Reviving the good old days of glory and the Shopian town
Sharmila Tagore, a renowned actor has visited Kashmir. She met Governor at Raj Bhawan. Apparently, there is nothing special in the event to turn into a big news, or write a column on it. Nonetheless, her visit regenerates memories of that beautiful Kashmir spring, in year 1962, when she had come to Kashmir, for the first time, for shooting of film, Kashmir key Kali – her debut movie in Hindi language. That brought her, Shami Kapoor and Pran to Shopian for filming a very important song and dance sequence, atop a nearby hillock. It took a fortnight to shoot the sequence.
The hillock is just away from the town. The roads of Gagran and Memandhar wound around the hillock (Lahanthoor ) ; they have the honor of having immortalized movie Kashmir Ki Kali that launched Sharmila Tagore to the cinematic heights.

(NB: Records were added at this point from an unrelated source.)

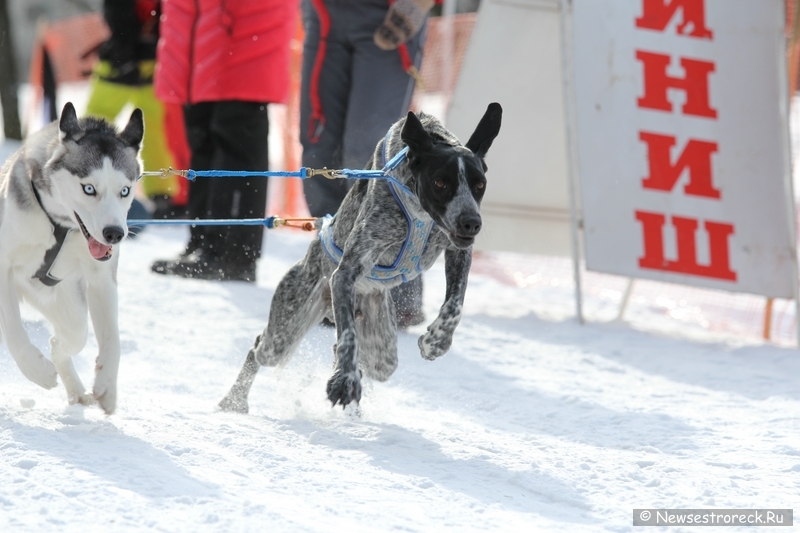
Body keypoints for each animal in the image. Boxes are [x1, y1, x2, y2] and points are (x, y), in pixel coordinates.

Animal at [0, 102, 142, 414]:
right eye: (89, 188)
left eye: (125, 190)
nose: (114, 233)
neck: (59, 224)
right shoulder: (3, 265)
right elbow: (14, 329)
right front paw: (35, 369)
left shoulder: (102, 278)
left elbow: (110, 339)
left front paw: (106, 384)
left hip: (64, 300)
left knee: (73, 332)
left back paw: (74, 386)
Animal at [219, 104, 500, 412]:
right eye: (440, 182)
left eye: (480, 184)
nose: (471, 223)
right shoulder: (345, 274)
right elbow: (347, 337)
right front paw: (347, 381)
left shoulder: (458, 250)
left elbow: (455, 304)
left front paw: (437, 340)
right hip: (286, 328)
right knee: (261, 348)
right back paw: (235, 398)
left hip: (381, 348)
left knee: (372, 359)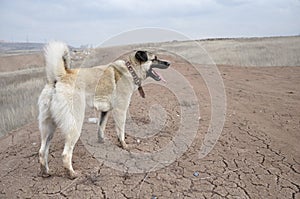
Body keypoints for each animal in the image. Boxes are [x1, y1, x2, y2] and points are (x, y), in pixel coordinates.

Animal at [37, 41, 170, 178]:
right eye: (154, 59)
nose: (168, 63)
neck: (130, 69)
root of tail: (59, 77)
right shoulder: (120, 110)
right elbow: (121, 131)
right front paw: (124, 145)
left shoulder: (105, 112)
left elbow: (101, 127)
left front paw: (102, 141)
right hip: (74, 124)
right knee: (65, 153)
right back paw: (72, 173)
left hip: (48, 127)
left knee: (42, 151)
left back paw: (45, 172)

Shopian’s historic importance as a political and trade route was never lost. Historic events and the scenic geographic terrain as also the men of great eminence defined it in glowing terms. Its Ambri apple spread fragrance where ever it travelled to. Pure ghee produced here made to every dish and sweet spread across a dining table anywhere, be in a home or in a hotel. The warmth of its blankets kept both pleb and a prince going in the chilly winter months of the Valley. Majestic river Ranbiara added to its scenic charm.
Ranbiara, in lowered head as a grieving witness, still mourns the death of two brutally ravished daughters of the town.The blood littered roads of Gagran and Memandhar no longer take pride in having carried Shamila Tagore to the great artistic heights. They grieve over the death of the innocents whose lives oozed out in their laps. Adult and teenagers dread to come out. Roads wear a deserted look. Curfew here firing there, tell a sad tale. This is today’s Shopian – my home town.
Till yesterday, Shopian defined itself in a very positive manner. Unfortunately, the positivity in its definition has vanished, only to be replaced by a despair, gloom and sorrow. Merchants of death have given bad name to the town.
Some may ponder – what has gone wrong with the place.Well, answer is simple : same that has been the case with rest of the Valley. Malaise is manifest. What adds to the tragedy is the complete vacuum in civilized politics. Mainstream politics is as absent as that of the separatist kind. State as well as the non-state actors have a field day. The circumstances have become so bloody that everyone amongst us has do something and speak out. It will be naive of us if the problem is considered a local one. In the long run, Shopian problem cannot be dealt with in isolation or opposite side of what happens in the Valley. Peace, here, has to be embedded in larger framework that improves atmosphere in the whole State. State government, being in a dominant position, has a great responsibility in this regard. Fundamental changes are required. Finding a way out in bits and pieces put together won’t work. Relocating a CRPF Camp from here to there is no solution. Army General must stop equating public with the armed insurgent, and tell his men to discriminate between the two while dealing with a situation. Security forces foot print has to be reduced in size across the State. Local dialogue must begin ; government has to take greater action to prevent human rights abuse and, at least, do the job of governance.
As said earlier, Shopian has a vibrant civil society. It rose to the occasion in 2009 when two young women fell victim to the ravishing eyes of the brutes and awakened conscience of whole world which resulted in universal condemnation of the gory act. The civil society will have to act to ensure that no innocent life is sniffed out. And when we talk of a local dialogue the government, apart from reigning in its forces, must take this civil society on board for the restoration of semblance of peace and order in the turbulent area. Every one of us must put weight behind the civil society and help our home place regain the past. Shopian must invoke its inherent defining qualities. We owe it to our birth place.